Anyway, on with the food. The cooking course began on Saturday afternoon when the cooking instructors met us at the BTS (sky train) station, and escorted us to a local market. They spent half an hour describing the varieties of vegetables that were for sale.
Then it was time to head to the school to start our afternoon of coconut cream bliss. The menu for the afternoon included Massaman curry paste, Massaman curry, Tom Yum soup, chicken with cashews, and mango sticky rice. I was already hungry when we began cooking, and it required a lot of discipline not to eat the raw ingredients.
First up was the Massaman curry paste. It included a laundry list of ingredients: chilli, garlic, onion, ginger, coriander, lemon grass, shrimp paste, salt, and many more. We had to pound it until it resembled a paste. Apparently, it doesn’t taste the same if you use a food processor. Not sure if this farang could taste the difference, but I went with it.

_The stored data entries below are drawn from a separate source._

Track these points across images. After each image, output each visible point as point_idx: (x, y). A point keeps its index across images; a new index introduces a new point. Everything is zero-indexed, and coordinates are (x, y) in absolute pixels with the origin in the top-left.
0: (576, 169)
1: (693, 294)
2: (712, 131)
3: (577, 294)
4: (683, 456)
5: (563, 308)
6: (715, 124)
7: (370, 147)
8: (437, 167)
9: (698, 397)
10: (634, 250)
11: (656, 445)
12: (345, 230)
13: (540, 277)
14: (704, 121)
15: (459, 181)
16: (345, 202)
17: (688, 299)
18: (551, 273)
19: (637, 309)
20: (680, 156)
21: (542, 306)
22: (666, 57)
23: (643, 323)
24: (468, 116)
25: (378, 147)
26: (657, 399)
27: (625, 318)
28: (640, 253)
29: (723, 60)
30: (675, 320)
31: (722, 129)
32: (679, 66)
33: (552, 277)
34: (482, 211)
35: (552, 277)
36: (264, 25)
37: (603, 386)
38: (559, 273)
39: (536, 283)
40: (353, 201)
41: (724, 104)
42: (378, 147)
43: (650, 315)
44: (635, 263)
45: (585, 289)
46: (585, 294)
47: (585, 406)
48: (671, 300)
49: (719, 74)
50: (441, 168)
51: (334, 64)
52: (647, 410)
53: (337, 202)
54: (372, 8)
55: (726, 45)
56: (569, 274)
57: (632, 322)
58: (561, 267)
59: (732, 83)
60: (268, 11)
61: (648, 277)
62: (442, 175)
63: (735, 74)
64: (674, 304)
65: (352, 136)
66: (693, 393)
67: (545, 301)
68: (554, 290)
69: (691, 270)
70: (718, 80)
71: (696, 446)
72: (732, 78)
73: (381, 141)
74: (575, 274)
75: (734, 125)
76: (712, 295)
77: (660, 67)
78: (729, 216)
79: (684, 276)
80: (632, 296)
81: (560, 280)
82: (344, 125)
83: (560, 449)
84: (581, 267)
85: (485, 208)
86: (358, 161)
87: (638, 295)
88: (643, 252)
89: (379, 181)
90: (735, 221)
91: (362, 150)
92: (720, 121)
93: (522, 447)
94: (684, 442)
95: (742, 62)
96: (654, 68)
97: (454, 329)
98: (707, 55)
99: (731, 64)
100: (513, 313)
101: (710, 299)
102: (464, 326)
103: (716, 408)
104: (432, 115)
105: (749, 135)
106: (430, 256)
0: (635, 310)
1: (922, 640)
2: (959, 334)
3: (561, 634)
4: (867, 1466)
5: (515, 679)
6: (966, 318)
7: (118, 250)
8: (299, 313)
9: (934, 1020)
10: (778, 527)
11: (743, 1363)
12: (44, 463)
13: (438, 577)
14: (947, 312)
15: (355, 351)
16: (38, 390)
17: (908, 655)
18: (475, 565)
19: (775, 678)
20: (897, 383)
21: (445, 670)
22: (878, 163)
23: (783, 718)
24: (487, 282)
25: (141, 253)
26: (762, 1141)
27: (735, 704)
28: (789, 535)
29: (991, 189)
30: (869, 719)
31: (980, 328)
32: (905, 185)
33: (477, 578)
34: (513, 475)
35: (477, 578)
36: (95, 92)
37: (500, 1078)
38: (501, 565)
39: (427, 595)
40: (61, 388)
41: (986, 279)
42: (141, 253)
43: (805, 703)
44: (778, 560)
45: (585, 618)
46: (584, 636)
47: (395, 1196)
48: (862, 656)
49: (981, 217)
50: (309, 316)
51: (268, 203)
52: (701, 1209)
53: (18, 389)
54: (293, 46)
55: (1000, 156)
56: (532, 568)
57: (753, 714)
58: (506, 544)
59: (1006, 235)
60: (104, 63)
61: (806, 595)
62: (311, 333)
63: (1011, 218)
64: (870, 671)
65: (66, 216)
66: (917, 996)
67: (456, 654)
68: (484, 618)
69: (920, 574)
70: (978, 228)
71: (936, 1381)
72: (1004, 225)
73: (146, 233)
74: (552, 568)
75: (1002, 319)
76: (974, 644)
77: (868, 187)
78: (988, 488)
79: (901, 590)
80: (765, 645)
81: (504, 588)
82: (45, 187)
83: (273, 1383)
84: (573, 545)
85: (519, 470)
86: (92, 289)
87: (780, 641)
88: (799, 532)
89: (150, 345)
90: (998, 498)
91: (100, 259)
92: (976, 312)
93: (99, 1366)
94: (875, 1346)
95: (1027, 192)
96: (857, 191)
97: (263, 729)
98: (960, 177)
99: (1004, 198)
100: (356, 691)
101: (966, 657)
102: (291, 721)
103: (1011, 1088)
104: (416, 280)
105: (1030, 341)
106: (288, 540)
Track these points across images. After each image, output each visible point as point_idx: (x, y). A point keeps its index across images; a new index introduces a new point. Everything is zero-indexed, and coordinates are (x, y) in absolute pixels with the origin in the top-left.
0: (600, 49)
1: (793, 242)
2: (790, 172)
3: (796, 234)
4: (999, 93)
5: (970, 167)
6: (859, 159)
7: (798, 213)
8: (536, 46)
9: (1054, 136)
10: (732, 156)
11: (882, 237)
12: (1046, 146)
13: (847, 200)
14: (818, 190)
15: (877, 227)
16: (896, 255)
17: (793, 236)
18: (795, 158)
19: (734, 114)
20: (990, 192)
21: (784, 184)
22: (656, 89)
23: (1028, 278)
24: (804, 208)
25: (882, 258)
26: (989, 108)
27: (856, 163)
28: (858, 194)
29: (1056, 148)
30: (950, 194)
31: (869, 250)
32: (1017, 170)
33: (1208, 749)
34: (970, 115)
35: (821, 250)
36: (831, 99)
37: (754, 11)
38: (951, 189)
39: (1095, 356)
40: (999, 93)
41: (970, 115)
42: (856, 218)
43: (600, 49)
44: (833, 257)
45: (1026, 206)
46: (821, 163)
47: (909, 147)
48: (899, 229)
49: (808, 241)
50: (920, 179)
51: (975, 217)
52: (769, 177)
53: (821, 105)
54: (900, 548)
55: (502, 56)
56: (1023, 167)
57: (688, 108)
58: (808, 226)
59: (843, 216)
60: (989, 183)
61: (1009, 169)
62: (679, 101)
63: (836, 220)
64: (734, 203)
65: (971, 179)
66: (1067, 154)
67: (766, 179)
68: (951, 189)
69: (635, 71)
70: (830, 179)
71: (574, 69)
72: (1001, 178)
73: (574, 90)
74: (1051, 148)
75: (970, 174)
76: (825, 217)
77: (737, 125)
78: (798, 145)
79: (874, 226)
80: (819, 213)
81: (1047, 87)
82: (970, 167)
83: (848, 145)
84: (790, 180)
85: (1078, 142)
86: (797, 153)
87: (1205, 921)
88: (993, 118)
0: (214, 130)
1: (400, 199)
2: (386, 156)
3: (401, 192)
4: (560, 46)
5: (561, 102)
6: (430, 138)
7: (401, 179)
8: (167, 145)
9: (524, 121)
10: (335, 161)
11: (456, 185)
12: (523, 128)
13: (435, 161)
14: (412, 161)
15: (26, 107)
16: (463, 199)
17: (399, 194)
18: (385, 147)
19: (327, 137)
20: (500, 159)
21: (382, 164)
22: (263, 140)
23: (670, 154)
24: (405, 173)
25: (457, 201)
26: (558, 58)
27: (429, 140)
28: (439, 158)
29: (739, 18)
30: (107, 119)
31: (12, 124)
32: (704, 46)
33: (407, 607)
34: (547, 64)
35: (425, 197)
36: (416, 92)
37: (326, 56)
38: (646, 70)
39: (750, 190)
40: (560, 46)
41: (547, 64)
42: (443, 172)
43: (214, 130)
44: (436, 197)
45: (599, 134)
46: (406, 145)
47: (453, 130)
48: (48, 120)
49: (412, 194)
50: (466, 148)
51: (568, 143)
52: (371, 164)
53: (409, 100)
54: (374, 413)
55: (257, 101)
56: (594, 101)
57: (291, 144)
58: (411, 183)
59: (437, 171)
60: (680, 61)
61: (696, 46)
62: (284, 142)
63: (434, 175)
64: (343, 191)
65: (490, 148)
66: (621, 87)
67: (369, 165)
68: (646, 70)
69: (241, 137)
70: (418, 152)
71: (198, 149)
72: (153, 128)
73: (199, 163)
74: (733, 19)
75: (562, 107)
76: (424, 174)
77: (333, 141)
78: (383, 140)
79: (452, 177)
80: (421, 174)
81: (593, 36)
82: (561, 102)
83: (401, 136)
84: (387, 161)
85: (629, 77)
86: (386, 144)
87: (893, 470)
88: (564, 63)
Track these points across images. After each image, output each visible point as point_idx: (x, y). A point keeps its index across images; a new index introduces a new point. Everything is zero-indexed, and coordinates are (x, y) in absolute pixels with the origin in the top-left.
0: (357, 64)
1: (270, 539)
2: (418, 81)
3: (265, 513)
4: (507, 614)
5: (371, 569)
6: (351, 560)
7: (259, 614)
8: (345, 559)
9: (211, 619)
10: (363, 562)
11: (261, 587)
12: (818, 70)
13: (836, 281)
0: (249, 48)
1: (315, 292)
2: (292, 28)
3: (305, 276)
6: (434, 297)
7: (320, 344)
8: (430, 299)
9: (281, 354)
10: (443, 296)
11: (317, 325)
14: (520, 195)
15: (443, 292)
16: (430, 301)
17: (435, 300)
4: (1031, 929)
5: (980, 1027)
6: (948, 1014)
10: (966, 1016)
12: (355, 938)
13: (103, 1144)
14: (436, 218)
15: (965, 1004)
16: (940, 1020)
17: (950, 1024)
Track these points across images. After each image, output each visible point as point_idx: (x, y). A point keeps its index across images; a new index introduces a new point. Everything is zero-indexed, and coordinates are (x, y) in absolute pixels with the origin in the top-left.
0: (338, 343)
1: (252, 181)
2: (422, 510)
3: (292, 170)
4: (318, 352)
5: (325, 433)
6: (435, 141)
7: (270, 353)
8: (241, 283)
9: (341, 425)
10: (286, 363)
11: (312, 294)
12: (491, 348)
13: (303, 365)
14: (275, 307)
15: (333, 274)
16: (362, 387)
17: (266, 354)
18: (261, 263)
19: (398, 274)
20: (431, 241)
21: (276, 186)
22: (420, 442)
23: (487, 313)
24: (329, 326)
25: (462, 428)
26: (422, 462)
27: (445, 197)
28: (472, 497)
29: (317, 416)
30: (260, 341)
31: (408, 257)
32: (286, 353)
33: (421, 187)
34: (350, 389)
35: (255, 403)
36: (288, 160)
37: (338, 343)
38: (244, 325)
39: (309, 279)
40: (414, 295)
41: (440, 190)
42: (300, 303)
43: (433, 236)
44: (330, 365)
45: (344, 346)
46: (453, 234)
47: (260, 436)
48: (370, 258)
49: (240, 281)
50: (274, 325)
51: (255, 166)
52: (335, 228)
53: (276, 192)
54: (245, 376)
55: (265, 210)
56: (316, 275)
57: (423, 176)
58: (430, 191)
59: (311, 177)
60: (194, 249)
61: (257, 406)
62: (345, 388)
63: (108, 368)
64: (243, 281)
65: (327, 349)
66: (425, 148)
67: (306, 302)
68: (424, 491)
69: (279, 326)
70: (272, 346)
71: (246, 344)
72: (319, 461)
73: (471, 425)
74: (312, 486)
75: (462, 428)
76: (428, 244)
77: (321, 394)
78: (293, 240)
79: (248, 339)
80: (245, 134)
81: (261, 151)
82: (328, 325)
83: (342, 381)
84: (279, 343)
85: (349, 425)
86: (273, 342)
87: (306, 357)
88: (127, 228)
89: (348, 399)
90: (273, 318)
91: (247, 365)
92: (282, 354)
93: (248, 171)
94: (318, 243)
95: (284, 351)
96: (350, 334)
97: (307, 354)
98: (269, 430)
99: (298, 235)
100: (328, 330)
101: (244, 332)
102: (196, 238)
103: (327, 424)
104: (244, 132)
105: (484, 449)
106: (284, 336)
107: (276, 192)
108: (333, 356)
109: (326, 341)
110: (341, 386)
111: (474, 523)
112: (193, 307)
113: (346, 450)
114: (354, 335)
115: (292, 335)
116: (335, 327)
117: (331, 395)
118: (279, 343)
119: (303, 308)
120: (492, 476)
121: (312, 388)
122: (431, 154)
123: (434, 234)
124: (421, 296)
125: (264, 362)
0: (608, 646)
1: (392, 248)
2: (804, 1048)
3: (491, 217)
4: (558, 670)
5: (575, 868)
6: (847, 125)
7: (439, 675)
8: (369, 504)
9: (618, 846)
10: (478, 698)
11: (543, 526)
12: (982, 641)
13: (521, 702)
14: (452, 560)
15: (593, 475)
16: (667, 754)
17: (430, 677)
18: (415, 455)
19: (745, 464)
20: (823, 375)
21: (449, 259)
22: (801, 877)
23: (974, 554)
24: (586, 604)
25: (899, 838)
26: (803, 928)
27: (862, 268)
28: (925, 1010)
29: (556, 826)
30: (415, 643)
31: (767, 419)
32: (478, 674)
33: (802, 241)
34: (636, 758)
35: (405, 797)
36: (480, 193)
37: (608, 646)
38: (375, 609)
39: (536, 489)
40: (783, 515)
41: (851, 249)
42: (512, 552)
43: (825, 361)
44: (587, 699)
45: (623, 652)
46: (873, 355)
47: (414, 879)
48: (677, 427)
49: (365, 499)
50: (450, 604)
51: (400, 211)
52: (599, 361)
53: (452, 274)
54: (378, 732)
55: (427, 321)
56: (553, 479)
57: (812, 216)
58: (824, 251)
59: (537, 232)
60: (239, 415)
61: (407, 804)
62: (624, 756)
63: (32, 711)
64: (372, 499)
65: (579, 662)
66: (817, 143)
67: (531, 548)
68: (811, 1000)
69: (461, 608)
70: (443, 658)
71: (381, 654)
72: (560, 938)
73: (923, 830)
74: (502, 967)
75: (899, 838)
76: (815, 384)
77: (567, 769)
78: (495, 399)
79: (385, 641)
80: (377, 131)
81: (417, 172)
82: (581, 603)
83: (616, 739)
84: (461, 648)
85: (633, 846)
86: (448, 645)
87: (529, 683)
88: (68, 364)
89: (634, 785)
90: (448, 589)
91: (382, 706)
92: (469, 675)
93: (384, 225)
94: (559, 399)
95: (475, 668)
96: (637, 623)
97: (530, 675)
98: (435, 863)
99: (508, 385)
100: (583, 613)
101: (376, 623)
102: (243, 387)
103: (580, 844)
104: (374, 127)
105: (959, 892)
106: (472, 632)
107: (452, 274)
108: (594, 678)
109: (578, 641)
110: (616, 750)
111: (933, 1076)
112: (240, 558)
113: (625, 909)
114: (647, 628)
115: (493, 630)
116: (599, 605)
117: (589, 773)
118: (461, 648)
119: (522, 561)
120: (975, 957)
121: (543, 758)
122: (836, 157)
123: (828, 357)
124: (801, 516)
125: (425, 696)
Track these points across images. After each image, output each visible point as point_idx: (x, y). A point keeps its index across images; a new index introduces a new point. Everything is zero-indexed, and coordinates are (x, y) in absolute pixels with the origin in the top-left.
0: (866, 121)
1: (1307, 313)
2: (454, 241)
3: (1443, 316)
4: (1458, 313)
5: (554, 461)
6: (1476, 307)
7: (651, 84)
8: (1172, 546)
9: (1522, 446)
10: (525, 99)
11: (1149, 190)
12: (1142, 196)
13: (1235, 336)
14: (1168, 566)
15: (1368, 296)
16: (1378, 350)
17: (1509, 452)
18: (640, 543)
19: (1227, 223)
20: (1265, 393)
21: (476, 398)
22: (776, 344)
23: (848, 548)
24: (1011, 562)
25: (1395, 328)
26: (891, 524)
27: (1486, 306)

Next up was the Massaman curry itself. As with Indian food, I am always surprised to see the raw ingredients that go into Thai dishes – they seem so basic, but taste so sublime in curry. We simply prepped the ingredients, as we were going to cook all the dishes at the same time.
We then prepped the ingredients for the Tom Yum soup. The instructors passed us dishes of beautifully arranged ingredients, and our “prepping” consisted of chopping several of the ingredients into smaller pieces – “look, Mommy! I helping!” I hadn’t realized how simple the ingredients for Tom Yum are – no complex curry paste as used for the Massaman curry. It is seasoned with fresh herbs, sugar, chilli, and fish sauce.
Prepping for the cashews and chicken also involved cutting already cut vegetables into smaller pieces. Whatever – we got the gist of it. Far more entertaining was trying to decide whether one of our instructors was a ladyboy (Todd’s not sure, but I am 100% positive).
Then it was time to cook! This part of the class was most informative for me. Now I know why I end up with blobs of curry paste in my vegetables when I try to make curry; how much coconut cream actually goes into curries; what the vague stench of Thai food comes from (fish sauce and shrimp paste); and that Thai cooking really does contain as much sugar and oil as I thought. The instructors were almost too helpful – please let me add my own ingredients to the pot!
But I put such thoughts out of my mind when I saw this trio (plus rice!) of goodness in front of me. I’m such a good cook! And an even better eater…
Last but not least was the mango sticky rice. It would have been too complicated to make our own rice, so the instructors demonstrated the process for us. Nothing like a good mixture of sugar and fat! So tasty.
I was holding my stomach when we finally left. Good present, T-bone!